Why did you even bother? she said,
her voice a shrill and questioning siren
smiting him right upon his crinkled brow
like a smoothful stone hurled from the sling
of some crazy catapult’s foolish frightened
introverted now but outer hebridean
drowning lowly browness (yes the colour
and the dreaded level too). Although
it matters not a bloody jot if the ship sinks
slightly into view.

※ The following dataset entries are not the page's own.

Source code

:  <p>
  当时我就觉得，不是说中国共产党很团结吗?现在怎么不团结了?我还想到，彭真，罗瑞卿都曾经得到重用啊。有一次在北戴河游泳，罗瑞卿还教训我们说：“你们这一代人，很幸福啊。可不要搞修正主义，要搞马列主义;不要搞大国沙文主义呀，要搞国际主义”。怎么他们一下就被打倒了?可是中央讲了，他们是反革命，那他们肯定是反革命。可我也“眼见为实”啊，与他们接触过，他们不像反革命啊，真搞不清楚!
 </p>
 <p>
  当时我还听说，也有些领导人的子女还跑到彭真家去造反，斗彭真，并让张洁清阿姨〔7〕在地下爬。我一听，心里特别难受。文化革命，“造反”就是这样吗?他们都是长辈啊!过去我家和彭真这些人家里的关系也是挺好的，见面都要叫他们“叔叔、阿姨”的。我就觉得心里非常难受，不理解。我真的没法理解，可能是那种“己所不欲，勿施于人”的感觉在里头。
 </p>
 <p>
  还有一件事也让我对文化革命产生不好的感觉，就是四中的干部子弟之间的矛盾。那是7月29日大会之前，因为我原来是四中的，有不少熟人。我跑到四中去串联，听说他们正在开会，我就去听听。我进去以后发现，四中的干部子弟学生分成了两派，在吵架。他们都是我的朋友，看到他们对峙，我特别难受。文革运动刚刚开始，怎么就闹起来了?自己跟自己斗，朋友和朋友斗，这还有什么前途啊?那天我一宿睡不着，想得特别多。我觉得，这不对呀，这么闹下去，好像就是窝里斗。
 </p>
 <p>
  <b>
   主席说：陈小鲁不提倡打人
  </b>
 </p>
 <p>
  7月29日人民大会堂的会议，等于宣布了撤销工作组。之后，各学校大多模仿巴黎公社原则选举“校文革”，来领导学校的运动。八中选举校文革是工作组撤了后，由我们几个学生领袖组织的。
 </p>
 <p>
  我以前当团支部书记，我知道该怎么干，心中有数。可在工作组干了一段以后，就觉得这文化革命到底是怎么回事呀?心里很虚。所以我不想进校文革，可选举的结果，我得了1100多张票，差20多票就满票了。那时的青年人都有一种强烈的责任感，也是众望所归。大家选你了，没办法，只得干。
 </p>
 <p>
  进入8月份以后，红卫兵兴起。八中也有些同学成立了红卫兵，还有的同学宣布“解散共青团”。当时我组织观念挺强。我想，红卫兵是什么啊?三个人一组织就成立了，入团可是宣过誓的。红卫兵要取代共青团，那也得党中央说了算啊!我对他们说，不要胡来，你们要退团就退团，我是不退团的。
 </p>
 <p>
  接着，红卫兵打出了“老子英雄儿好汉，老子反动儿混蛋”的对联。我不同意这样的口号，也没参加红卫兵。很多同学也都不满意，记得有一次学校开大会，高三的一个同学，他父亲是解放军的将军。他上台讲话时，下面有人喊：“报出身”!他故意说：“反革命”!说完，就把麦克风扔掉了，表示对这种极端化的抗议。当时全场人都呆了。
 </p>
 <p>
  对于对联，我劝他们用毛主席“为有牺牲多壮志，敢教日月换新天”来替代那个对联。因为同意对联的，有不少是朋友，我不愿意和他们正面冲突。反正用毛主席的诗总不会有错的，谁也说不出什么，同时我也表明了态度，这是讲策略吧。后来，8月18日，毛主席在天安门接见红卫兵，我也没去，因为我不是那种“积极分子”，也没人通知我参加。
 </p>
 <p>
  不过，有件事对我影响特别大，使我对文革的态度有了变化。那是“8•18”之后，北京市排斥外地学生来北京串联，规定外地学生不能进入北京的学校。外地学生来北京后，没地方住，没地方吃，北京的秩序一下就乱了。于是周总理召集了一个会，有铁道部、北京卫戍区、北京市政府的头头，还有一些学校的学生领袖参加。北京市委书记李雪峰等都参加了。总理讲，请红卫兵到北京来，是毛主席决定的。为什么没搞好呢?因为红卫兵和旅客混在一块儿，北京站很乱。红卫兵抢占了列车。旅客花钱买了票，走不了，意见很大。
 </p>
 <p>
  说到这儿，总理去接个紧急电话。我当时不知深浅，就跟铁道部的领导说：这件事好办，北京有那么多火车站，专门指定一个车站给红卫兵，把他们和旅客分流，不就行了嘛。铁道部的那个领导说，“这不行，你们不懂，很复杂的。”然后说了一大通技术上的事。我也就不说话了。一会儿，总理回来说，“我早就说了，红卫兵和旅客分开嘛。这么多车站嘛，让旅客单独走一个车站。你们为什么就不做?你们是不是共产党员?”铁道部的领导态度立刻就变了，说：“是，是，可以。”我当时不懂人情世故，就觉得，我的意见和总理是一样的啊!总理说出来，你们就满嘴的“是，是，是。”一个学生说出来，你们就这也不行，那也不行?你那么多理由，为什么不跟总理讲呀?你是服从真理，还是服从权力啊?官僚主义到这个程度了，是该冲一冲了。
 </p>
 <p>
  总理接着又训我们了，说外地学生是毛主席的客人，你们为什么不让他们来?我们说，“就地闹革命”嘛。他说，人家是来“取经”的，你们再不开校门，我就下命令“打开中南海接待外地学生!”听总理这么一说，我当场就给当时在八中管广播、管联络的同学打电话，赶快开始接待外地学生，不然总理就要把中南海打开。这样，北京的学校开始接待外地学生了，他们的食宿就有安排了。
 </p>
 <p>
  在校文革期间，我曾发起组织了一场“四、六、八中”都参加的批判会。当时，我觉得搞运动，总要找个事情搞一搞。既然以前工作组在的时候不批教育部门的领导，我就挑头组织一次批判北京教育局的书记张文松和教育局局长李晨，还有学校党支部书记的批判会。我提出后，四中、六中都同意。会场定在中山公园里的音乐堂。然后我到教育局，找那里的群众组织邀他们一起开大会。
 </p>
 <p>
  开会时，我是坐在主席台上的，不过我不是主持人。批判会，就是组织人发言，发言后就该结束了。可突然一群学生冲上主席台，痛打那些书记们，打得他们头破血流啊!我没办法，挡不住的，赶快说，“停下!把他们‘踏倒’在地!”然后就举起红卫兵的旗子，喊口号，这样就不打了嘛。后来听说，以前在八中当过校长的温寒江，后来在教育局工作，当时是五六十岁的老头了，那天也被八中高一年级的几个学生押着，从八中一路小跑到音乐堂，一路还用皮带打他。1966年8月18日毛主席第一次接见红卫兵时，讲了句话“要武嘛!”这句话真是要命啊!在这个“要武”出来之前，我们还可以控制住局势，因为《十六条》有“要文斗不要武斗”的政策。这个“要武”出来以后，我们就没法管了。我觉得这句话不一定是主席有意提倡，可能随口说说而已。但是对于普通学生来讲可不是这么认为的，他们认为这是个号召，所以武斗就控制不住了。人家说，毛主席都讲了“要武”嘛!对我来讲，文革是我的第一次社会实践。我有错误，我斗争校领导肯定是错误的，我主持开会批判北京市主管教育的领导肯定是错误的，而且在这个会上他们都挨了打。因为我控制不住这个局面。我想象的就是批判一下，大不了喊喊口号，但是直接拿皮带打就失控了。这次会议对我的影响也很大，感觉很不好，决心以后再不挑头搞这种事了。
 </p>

Again and so she rankled
with that temple-beating bleating tone:
Why did you even bother? [He groaned]
Gathering himself together like a
formerly frag(de)mented trooper
whose curveballed trajectory grooves
across the nightsome sky like a groping
vapour trail (although in truth he’s never
hotly certain why) he soon and tightly replied:
“I too hastily get caught up in moving objects.
Like a firefly chasing its incandescent tail
I follow the flames. If it glows there I go.”
But here is a fact of some notable worth:
Each time he shakes out his creased-up shirt
that firefly ceremonially falls to the earth!
So do not ever speak so glib of love & stuff
you blinkered hooded war-embedded
frozen-threaded fairweather friends.
Anagram instead its other-wordly shape
then put a sharply acuted accent on the
final lonesome worn-out worthless “e”.
Only then will you fully come to see that
what you wowly growl as love is little more
than a worn and wasteful drooling bluff
a protest-too-mucher’s floating piece of fluff.